1503 17th St NW
I came across Sushi Taro when staying in the Dupont Circle area of Washington, D.C. on a recent business trip. It happened to be closest sushi restaurant in the area, so it only helped that it had pretty good reviews on Urbanspoon.
As I walked up the flight of stairs off 17th street to the second floor dining room, the hostess seemed surprised that I didn’t have reservations and they only had seating at the bar.
Settling in, I found that they have an extensive list of beers that aren’t typically available at your neighborhood sushi restaurant including Coedo Brewery, Echigo Brewing Company, Yo-Ho Brewing Company and Ginga Kogen Beer Company. I ordered the INDO no AOONI ($10) an IPA from Nagano, Japan.
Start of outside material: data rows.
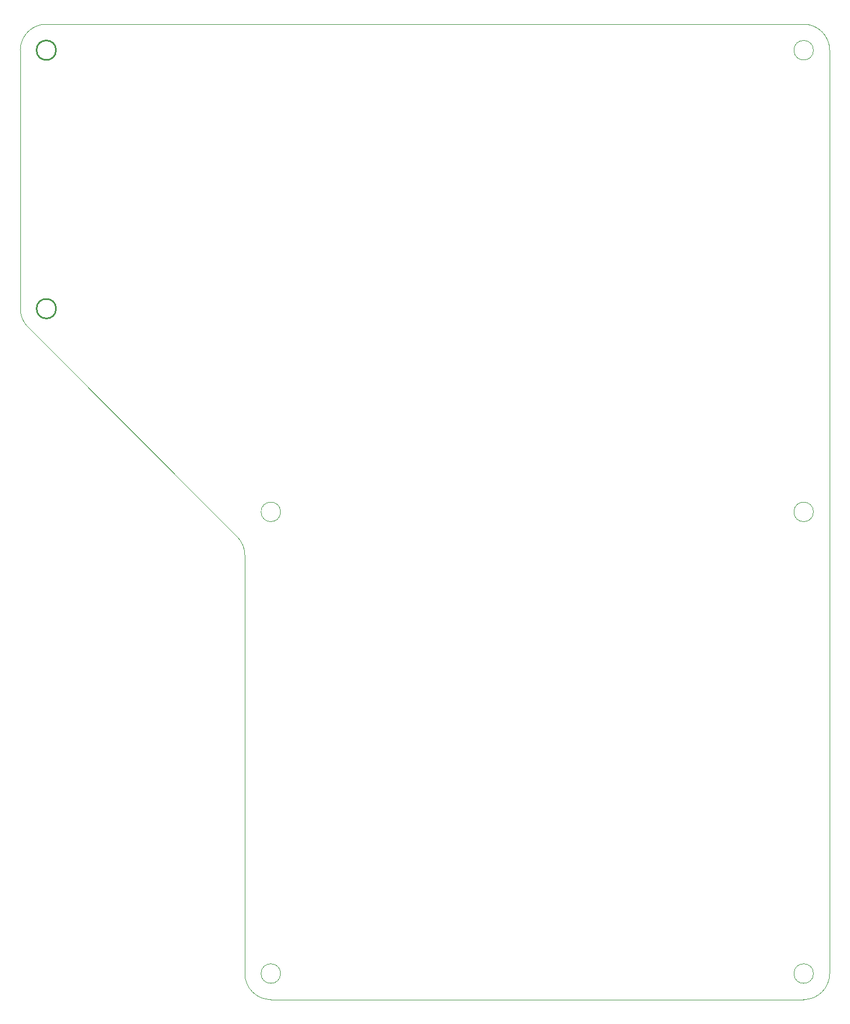
<source format=gm1>
G04*
G04 #@! TF.GenerationSoftware,Altium Limited,Altium Designer,21.8.1 (53)*
G04*
G04 Layer_Color=16711935*
%FSLAX44Y44*%
%MOMM*%
G71*
G04*
G04 #@! TF.SameCoordinates,B26C40CF-43AE-4B56-A471-EC5E2FB952F6*
G04*
G04*
G04 #@! TF.FilePolarity,Positive*
G04*
G01*
G75*
%ADD10C,0.2540*%
%ADD161C,0.0130*%
%ADD162C,0.0127*%
D10*
X109560Y1062560D02*
G03*
X109560Y1062560I-15000J0D01*
G01*
X109489Y1460063D02*
G03*
X109489Y1460063I-15000J0D01*
G01*
D161*
X54560Y1062560D02*
G03*
X66276Y1034276I40000J0D01*
G01*
X94489Y1500063D02*
G03*
X54489Y1460063I0J-40000D01*
G01*
X54489Y1062560D02*
X54489Y1460063D01*
X66276Y1034276D02*
X388348Y711779D01*
D162*
X1275063Y40064D02*
G03*
X1275063Y40064I-15000J0D01*
G01*
Y750063D02*
G03*
X1275063Y750063I-15000J0D01*
G01*
X455064Y40064D02*
G03*
X455064Y40064I-15000J0D01*
G01*
X1275063Y1460063D02*
G03*
X1275063Y1460063I-15000J0D01*
G01*
X455064Y750063D02*
G03*
X455064Y750063I-15000J0D01*
G01*
X1300063Y1460063D02*
G03*
X1260063Y1500063I-40000J0D01*
G01*
Y63D02*
G03*
X1300063Y40064I0J40000D01*
G01*
X400064D02*
G03*
X440064Y63I40000J0D01*
G01*
X400064Y683495D02*
G03*
X388348Y711779I-40000J-0D01*
G01*
X94489Y1500064D02*
X1260063Y1500063D01*
X1300063Y40064D02*
Y1460063D01*
X440064Y63D02*
X1260063D01*
X400064Y40064D02*
Y683495D01*
M02*

</source>
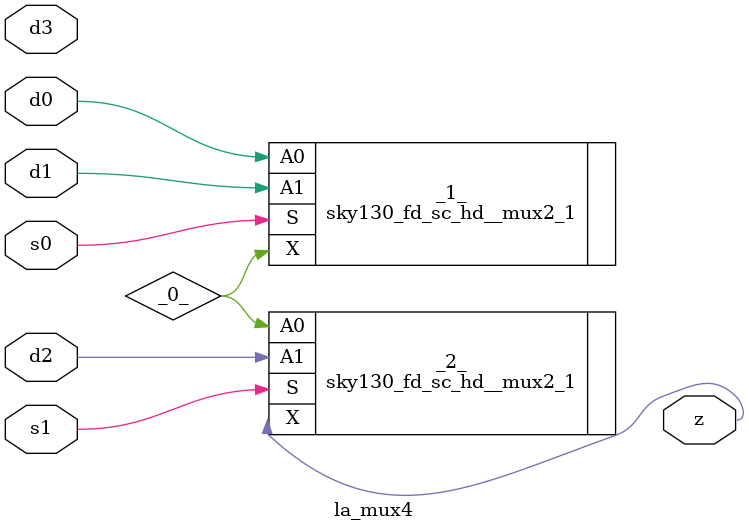
<source format=v>

module la_mux4(d0, d1, d2, d3, s0, s1, z);
  wire _0_;
  input d0;
  input d1;
  input d2;
  input d3;
  input s0;
  input s1;
  output z;
  sky130_fd_sc_hd__mux2_1 _1_ (
    .A0(d0),
    .A1(d1),
    .S(s0),
    .X(_0_)
  );
  sky130_fd_sc_hd__mux2_1 _2_ (
    .A0(_0_),
    .A1(d2),
    .S(s1),
    .X(z)
  );
endmodule

</source>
Looking for a seaweed salad, I found “MOZUKU-SU” ($6) listed at the top, saw that it had the word “seaweed” in it and ordered it. The server was very quick to try and talk me out of it: “it’s not what you think it is, do you want normal seaweed salad?” On closer review “mozuku-su” is described as “slimly angel hair seaweed in dashi vinegar.” How bad could it be? “Ehh, whatever, I’ll try it.” It came served in a soup bowl with a lot of real seaweed soaked in a lot of vinegar with an egg possibly cooked sunny side up, or possibly cooked once cracked into the vinegar. Not sure where the egg was from but it looked too small to be a chicken egg. The dish had a strong vinegar flavor and was chilled and crisp. The consistency, however, was less than settling — the only thing I can liken it to is “snot-like.” It was all very slimy and, once I had the comparison to snot in my head, I had trouble finishing it. But, other than that, it was a unique dish that was quite interesting to try.
Next, very interested in some quality sushi, I ordered the SUSHI JO ($29.75). The waitress explained that there are two menus, one featuring local fish and another that changes more often (daily?) featuring fish flown in from Japan (!). Served with 8 pieces of nigiri (chef’s choice) and 1 roll, the SUSHI JO is essentially a sampler of the imported fish. It was really great-tasting fish, and while I’m no expert, I’m pretty sure salmon, tuna, yellowtail, caviar and shrimp were on the plate. It was a stark but excellent contrast to most of the very tough sushi I’ve had before–this fish almost melted in you mouth; an almost butter-like consistency. Many were naturally salty and fishy-tasting.
BOTTOM LINE: The sushi at Sushi Taro is flown in from Japan, resulting in some of the best fish I’ve ever sampled. Definitely worth the visit.